Pom Pom

 I use video projection and installation to highlight episodic memory, particularly my remembrance of body shame while on my high school drill team. I explore the ritualistic nature of small town southern culture, the rigidity of the drill team and the lack of flexibility found within that structure. My video work is a journey through the ritual of trauma (pom pom 1) the scattered memory I carry (pom pom 4) and the alchemy of creating my own power through those experiences and memories.

The temporality of time and rhythm through the camera's lens allows my video work to build upon the oppressive structures placed on me in my youth.
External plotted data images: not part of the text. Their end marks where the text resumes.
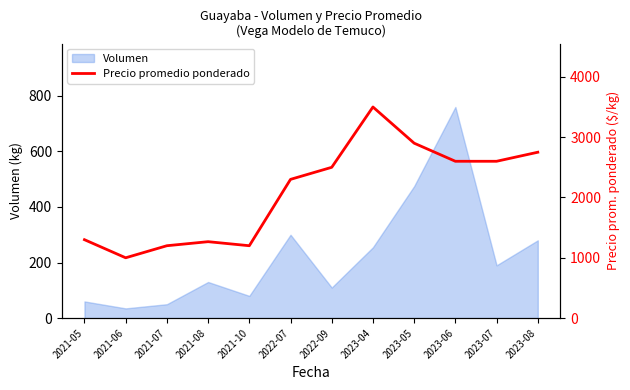

What position from the left is 2023-04?

8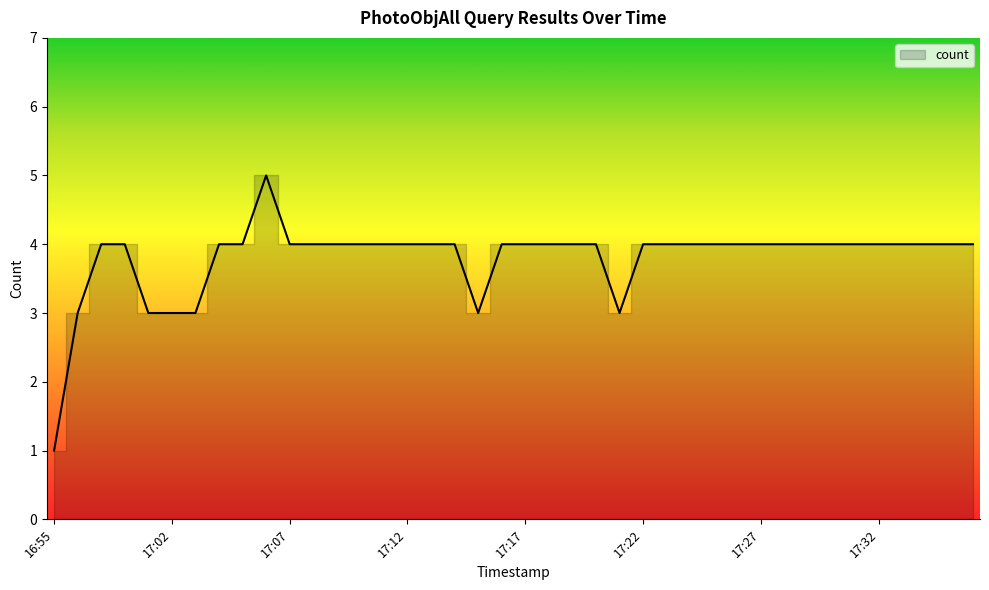

What is the value of the 16th point from the left?

4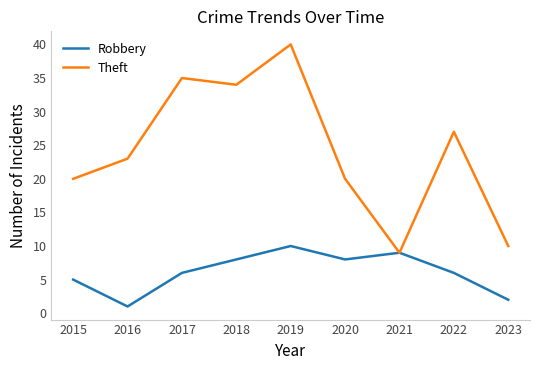

Reading right to left, list all the values displayed in this chart.

Robbery: 2023=2	2022=6	2021=9	2020=8	2019=10	2018=8	2017=6	2016=1	2015=5
Theft: 2023=10	2022=27	2021=9	2020=20	2019=40	2018=34	2017=35	2016=23	2015=20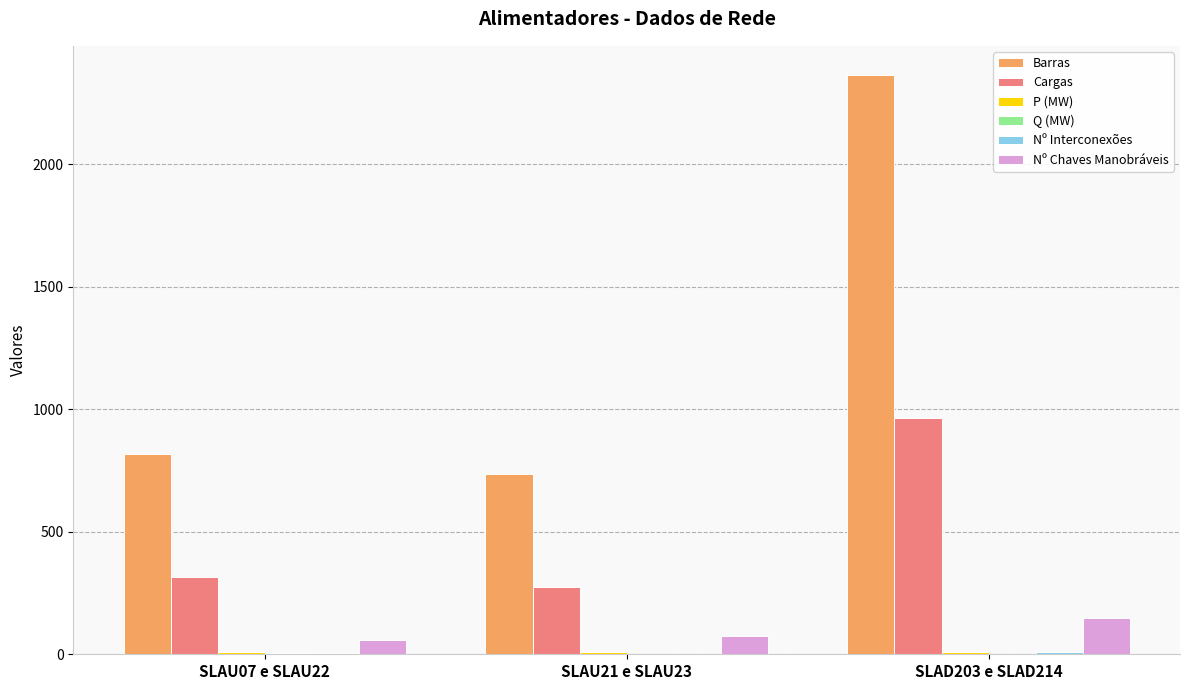

What is the greatest value displayed?

2364.0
Finite pacing and a stripped color palette of black, white, and pink places the viewer in an intimate and uncomfortable performance. A relentless urgency builds psychologically through visual pacing, continuously interrupted and repeated. This manipulation of time and pacing brings the viewer into a cage of expectation and racing thoughts that show no sign of abating. 

Installation images from the solo exhibition Belonging, Sweet Lorraine Gallery, October 2024.

Disabled Caregivers' Utopia

I am drawn to the idea of a Disabled Caregivers' Utopia and what that concept could mean for each person with a disability. Accessibility is a universal need, yet every individual’s experience is unique, and caregiving is equally complex. The support offered to disabled individuals—whether through programs, financial aid, mobility tools, or mental health services—varies widely. Likewise, the help required by disabled caregivers is multifaceted, encompassing both emotional and physical support, the embrace of community, co-parenting, and the experience of being “held by others as you hold your own.” There is so much to unpack within these overlapping roles and needs.

The term “utopia” has dual meanings in Greek: it can describe either “a place of ideal perfection, especially in laws, government, and social conditions,” or “an impractical scheme for social improvement.” The impracticality inherent in the latter definition gives me pause, particularly as a disabled individual. Many of the accommodations that would make my life easier—or simply equitable—are often dismissed as impractical or treated as afterthoughts by society.

The notion of “a place of ideal perfection” becomes especially fraught when viewed through the lens of a disabled body. The pursuit of perfection carries with it the implicit message that anything outside of that ideal is inherently “other.”

It is within this space of otherness that my caregiving exists. So, the question remains: where do we, as disabled caregivers, fit within the broader vision of a Caregivers’ Utopia?

Installation images from the group exhibition MAMA NEEDS A RAISE at Old Stone House, Brooklyn, 2024.